Consider the cov-function of a GP:
exp(-rho * Sigma_sq + log_shift)
is usually coded as exp(log_shift) * exp(-rho * Sigma_sq)
If we plot(rho, log_shift) I found some GP where they are in correlated.
Thus I modeled them as Multivariate Normaldistribution, one
could go further and use a copula between them.
Agree: GPU support is we need.

Andre

Sorting is unlikely to be a bottleneck—it’s indeed O(N log N) as we just use the C++ sort function and there’s no autodiff overhead.

That’s a very clever approach to data subsampling. The lower and upper bounds are critical here. Not something we really intended to let slip through, because if you subsample the data, you’re not going to converge. Michael also wrote an arXiv paper on why it’s a bad idea in general to subsample for HMC.
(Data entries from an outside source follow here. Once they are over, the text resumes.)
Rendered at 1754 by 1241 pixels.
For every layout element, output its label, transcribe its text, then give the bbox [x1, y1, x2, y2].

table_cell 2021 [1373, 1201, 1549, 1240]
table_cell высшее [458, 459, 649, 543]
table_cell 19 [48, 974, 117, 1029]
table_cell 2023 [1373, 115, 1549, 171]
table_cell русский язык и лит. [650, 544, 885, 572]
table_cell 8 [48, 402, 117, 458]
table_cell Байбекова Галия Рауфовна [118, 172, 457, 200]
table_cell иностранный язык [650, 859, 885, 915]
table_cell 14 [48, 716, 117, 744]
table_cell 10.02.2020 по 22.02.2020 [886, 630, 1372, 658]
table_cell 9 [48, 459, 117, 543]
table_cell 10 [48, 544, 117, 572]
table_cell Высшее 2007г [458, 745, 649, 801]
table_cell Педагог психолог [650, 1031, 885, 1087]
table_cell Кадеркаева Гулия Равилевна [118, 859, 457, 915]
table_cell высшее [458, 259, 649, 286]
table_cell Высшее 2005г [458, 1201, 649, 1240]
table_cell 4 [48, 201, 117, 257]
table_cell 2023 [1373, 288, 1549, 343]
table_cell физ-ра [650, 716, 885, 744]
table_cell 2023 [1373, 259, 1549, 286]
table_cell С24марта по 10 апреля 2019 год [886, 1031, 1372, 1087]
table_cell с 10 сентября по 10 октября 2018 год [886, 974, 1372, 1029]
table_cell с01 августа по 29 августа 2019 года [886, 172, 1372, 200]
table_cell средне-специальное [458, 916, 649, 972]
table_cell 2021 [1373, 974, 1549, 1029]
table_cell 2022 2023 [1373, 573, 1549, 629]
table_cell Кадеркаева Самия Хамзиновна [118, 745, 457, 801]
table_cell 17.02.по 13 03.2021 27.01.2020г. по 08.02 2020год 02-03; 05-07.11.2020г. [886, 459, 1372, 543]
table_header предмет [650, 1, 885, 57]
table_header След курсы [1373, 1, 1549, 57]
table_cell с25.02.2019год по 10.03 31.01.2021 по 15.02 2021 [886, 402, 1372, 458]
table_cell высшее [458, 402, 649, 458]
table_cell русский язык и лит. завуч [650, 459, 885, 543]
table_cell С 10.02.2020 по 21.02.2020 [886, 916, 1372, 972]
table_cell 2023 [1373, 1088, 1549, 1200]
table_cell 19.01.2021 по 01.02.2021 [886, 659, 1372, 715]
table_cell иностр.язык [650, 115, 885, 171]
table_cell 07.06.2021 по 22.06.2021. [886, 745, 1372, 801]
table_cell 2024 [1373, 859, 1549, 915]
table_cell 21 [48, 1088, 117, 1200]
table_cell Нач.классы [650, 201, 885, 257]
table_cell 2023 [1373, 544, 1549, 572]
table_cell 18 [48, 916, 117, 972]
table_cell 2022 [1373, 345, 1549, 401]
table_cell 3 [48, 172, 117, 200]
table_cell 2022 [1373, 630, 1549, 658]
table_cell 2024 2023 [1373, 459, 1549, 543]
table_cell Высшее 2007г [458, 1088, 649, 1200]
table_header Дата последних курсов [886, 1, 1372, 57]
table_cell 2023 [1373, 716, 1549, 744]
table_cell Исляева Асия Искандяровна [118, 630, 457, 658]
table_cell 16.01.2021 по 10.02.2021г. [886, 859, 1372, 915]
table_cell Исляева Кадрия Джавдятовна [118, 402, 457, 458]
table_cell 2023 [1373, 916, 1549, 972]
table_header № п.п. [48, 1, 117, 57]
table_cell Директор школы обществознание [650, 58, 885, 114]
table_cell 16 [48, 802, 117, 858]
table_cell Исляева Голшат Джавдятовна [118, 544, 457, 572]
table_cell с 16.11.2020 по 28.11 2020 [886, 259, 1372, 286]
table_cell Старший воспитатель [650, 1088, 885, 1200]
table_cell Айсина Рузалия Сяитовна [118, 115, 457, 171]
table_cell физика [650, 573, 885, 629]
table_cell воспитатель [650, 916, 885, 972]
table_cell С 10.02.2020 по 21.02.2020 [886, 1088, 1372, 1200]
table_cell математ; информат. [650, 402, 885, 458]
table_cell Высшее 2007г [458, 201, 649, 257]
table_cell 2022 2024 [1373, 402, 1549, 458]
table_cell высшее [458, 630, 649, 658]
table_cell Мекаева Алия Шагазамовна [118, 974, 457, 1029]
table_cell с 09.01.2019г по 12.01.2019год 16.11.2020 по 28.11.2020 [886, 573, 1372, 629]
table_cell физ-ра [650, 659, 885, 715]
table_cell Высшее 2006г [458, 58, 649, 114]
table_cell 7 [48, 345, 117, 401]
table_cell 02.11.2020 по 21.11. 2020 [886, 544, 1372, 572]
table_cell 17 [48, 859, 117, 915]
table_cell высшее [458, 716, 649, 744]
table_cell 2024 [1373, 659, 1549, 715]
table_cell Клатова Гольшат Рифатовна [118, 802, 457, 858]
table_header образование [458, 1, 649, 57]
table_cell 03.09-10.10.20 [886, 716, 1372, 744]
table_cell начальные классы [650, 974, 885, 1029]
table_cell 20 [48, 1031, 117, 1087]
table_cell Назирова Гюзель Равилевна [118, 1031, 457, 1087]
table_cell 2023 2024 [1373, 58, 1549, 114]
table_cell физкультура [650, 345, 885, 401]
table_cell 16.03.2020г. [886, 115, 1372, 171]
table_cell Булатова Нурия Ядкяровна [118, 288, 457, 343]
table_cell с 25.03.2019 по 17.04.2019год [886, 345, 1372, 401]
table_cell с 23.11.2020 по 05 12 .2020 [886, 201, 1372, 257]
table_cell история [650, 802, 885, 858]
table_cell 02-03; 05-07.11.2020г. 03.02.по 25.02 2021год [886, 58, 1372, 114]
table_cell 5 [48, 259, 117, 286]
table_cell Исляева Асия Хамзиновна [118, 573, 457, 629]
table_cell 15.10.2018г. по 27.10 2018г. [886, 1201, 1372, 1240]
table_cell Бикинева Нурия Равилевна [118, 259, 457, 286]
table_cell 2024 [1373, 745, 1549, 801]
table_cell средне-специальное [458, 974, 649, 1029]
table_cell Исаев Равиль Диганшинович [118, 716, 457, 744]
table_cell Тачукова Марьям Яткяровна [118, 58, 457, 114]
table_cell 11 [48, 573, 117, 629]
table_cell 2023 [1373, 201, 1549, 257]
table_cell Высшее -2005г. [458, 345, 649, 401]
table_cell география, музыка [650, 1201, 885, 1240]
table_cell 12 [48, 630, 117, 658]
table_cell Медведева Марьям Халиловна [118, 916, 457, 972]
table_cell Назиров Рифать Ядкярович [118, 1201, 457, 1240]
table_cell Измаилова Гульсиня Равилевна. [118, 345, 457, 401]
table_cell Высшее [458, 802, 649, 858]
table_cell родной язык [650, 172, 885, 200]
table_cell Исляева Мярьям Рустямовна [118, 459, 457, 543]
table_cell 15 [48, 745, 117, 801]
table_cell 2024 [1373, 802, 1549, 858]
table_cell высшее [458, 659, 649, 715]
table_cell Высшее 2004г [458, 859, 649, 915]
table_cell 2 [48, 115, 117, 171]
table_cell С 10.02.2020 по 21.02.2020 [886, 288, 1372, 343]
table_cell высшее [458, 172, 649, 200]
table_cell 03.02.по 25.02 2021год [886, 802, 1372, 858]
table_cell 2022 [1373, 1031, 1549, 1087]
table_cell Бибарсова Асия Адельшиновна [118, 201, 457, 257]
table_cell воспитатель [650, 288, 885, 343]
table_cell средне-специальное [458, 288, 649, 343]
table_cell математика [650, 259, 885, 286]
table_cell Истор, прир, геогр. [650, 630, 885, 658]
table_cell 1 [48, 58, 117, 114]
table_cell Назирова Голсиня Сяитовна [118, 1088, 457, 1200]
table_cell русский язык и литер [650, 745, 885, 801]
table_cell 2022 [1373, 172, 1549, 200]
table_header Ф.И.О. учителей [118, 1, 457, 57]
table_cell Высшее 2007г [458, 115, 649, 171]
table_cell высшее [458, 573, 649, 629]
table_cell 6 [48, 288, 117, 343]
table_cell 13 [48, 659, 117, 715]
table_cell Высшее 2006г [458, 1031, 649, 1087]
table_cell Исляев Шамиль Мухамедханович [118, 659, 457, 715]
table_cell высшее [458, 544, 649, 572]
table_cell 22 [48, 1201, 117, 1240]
The problem one normally runs into with this kind of hack to get discrete sampling is that there is no information flow from idx back to u (it’s like a “cut” in BUGS). But here you don’t care about that info flow, you really want random sampling, which this should do.

If we include the borders, we still get divergent transitions.

idx[1] = 1;
idx[2:(M-1)] = sort_indices_asc(u)[1:(M-2)] ;
idx[M] = J;

Andre